_GOAL_. Rewrite the items from the start through the line that contains "ప్రేమాభిమానాలున్నాయి", renaming "Transcribe" to "Copy out" and leaving everything else unchanged.

--- start of INPUT RECORDS ---

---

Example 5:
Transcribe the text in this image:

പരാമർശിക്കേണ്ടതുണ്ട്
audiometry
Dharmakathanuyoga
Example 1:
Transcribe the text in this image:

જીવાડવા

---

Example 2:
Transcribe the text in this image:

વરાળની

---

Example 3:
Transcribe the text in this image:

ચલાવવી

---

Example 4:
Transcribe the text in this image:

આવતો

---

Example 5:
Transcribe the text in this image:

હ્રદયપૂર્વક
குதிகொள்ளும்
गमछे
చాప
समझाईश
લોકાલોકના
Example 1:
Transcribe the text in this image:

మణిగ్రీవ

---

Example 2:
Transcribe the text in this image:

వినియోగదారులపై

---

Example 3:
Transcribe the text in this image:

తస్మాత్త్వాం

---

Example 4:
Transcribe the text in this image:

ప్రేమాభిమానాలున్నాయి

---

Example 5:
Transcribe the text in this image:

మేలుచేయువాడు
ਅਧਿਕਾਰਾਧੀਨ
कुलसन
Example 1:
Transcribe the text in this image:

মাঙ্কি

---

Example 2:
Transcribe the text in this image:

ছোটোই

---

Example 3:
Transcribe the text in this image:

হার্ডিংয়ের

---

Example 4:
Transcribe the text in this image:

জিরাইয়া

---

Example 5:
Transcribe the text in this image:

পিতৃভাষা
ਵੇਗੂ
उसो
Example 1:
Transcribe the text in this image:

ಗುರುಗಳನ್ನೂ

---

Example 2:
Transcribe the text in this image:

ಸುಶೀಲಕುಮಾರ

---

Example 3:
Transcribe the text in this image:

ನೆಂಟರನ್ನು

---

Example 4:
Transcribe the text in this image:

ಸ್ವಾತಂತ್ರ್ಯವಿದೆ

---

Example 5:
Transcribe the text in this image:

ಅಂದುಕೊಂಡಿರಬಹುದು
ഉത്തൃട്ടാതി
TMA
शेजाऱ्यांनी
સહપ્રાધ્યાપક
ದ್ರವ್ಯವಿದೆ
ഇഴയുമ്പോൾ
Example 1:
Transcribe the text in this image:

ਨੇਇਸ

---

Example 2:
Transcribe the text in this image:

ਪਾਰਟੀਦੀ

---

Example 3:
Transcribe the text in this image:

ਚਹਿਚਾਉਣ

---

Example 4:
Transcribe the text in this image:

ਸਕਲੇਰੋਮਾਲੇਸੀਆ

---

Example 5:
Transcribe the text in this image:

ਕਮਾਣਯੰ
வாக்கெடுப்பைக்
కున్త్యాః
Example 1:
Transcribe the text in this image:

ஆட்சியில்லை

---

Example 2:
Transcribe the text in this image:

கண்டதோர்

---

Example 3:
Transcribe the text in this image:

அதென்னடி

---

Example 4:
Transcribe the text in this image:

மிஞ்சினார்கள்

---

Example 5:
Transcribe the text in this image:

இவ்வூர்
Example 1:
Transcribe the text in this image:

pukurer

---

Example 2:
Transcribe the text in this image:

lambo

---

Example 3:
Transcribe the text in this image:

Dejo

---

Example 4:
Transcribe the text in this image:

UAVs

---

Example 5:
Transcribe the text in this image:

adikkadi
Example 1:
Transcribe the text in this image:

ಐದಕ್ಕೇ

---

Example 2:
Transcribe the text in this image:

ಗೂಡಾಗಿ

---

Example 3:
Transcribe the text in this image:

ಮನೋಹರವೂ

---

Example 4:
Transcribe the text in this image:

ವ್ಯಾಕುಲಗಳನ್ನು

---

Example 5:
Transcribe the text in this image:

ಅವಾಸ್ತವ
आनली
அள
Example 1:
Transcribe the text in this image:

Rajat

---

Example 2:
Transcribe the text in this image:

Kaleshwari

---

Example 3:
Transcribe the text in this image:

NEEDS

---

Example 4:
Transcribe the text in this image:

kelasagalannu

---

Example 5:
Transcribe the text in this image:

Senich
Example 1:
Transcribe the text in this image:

--- end of INPUT RECORDS ---

_TASK RESULT_.
---

Example 5:
Copy out the text in this image:

പരാമർശിക്കേണ്ടതുണ്ട്
audiometry
Dharmakathanuyoga
Example 1:
Copy out the text in this image:

જીવાડવા

---

Example 2:
Copy out the text in this image:

વરાળની

---

Example 3:
Copy out the text in this image:

ચલાવવી

---

Example 4:
Copy out the text in this image:

આવતો

---

Example 5:
Copy out the text in this image:

હ્રદયપૂર્વક
குதிகொள்ளும்
गमछे
చాప
समझाईश
લોકાલોકના
Example 1:
Copy out the text in this image:

మణిగ్రీవ

---

Example 2:
Copy out the text in this image:

వినియోగదారులపై

---

Example 3:
Copy out the text in this image:

తస్మాత్త్వాం

---

Example 4:
Copy out the text in this image:

ప్రేమాభిమానాలున్నాయి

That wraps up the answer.